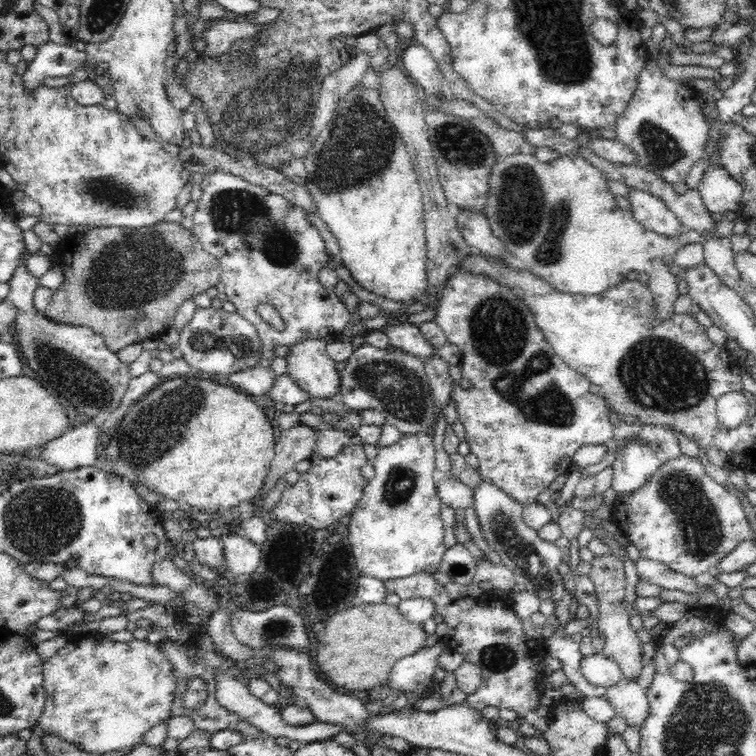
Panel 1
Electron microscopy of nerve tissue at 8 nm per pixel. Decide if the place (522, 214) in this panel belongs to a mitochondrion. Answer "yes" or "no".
yes

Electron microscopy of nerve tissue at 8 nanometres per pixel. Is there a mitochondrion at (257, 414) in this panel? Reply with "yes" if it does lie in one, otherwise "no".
no

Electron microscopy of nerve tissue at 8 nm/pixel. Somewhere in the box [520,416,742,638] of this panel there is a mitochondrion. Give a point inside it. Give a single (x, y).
(702, 532)

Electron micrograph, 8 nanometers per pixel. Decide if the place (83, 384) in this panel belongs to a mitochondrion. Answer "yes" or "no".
yes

********************

# [TASK TO CARRY OUT]
The entries above are to be restated verbatim, with no pictures carried over.

# [TASK SOLUTION]
Panel 1
Electron microscopy of nerve tissue at 8 nm per pixel. Decide if the place (522, 214) in this panel belongs to a mitochondrion. Answer "yes" or "no".
yes

Electron microscopy of nerve tissue at 8 nanometres per pixel. Is there a mitochondrion at (257, 414) in this panel? Reply with "yes" if it does lie in one, otherwise "no".
no

Electron microscopy of nerve tissue at 8 nm/pixel. Somewhere in the box [520,416,742,638] of this panel there is a mitochondrion. Give a point inside it. Give a single (x, y).
(702, 532)

Electron micrograph, 8 nanometers per pixel. Decide if the place (83, 384) in this panel belongs to a mitochondrion. Answer "yes" or "no".
yes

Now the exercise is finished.